TRECHO DA FONTE:
HAICAIS DE NENPUKU SATO - Parte 1
Parte 1
HAICAIS DE NENPUKU SATO
念腹句集
“Nenpuku Kushū”
Alguns haicais de Nenpuku Sato (1898-1979), traduzidos
por mim, em meu diário e notas íntimas. Pertencem ao volume “Nenpuku Kushū” de
1953.
[1]
(昭和二年)
(Segundo ano da Era Showa, 1927)
強東風のわが乘る船を見て來たり (p. 3)
tsuyo kochi no waga noru fune o mite kitari
vêm para ver
o navio em que embarco
forte vento leste
[2]
(移民船布哇丸)
(Navio de imigrantes Havaí Maru)
長崎や船に戻れば見ゆる花 (p. 3)
nagasaki ya fune ni modoreba
miyuru hana
Nagasaki —
olhando flores na volta
para o navio
[3]
(香港)
(Hong Kong)
五月雨や客も跣足に支那俥 (p. 4)
samidare
ya kyaku mo hadashi ni shina guruma
chuva de verão —
clientes também descalços
nos jinriquixás
O nome da chuva é samidare,
chuva do quinto mês, chuva do início do verão japonês.
[4]
(印度洋)
(Oceano Índico)
むらさきの流星垂れて消えにけり (p. 6)
murasaki no ryûsei tarete kie ni keri
estrela cadente
um risco roxo no céu
e logo se esvai
[5]
(サントス所見)

A TAREFA: Dê continuidade à seleção de haicais de Nenpuku Sato a partir do último trecho apresentado.

LISTAGEM DE DADOS:
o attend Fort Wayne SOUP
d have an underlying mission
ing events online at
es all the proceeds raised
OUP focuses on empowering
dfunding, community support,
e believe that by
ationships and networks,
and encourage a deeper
...
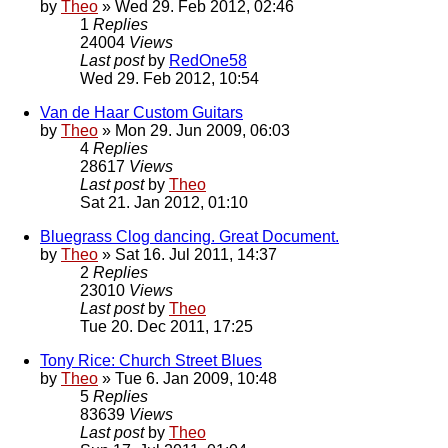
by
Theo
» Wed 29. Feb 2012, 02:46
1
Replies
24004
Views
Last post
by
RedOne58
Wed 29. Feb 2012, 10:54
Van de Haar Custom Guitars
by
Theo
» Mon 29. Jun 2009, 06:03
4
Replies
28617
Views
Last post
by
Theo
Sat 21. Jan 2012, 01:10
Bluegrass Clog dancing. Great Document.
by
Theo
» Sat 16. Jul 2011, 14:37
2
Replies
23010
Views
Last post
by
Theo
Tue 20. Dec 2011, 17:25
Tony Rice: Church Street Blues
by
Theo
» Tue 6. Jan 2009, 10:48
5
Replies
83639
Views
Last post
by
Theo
---
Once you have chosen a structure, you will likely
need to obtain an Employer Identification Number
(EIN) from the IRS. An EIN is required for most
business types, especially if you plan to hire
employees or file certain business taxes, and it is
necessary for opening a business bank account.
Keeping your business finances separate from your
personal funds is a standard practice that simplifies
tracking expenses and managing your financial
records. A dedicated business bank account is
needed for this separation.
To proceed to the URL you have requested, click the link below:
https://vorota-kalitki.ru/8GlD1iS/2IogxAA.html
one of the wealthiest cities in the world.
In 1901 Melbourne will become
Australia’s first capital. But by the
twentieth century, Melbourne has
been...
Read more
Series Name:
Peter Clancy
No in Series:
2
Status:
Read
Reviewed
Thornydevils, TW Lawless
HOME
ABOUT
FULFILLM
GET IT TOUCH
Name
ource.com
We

RESULTADO DO EXERCÍCIO:
(Descobertas da cidade de Santos)
菊咲くを友もみつけて垣間見る (p.
7)
kiku
saku o tomo mo mitsukete kaima miru
o amigo também
quis dar uma olhada nas
flores de crisântemo
[6]
(移民列車衝突)
(Colisão de trem dos imigrantes...)
土くれに蝋燭立てぬ草の露
(p. 7)
tsuchi kure ni rôsoku tatenu kusa
no tsuyu
uma vela acesa
fincada na areia
orvalho na grama
No original, os kanjis de “vela” estão escritos de forma tão
antiquada que, creio, já não se usam. Tipo
蠟... Por
isso, corrigi.
Nenpuku chegou ao Brasil em 24 de maio de 1927. Esse haicai é
uma alusão à morte do seu irmão, naquela circunstância, vítima do acidente expresso
na legenda. Menção à cova pobre na qual foi sepultado o irmão...
[7]
八方に流るゝ星や天の川 (p. 9)
happô ni nagaruru hoshi ya ama
no gawa
espocam estrelas
pra qualquer lado que se olhe —
a via láctea
[8]
春雷や拓きし土を守り住む (p.
11)
shunrai
ya hiraki tsuchi o mamori sumu
trovão de primavera —
incumbência de cuidar
da terra onde vivo
[9]
井鏡やかんばせゆがむ晝寝起 (p. 12)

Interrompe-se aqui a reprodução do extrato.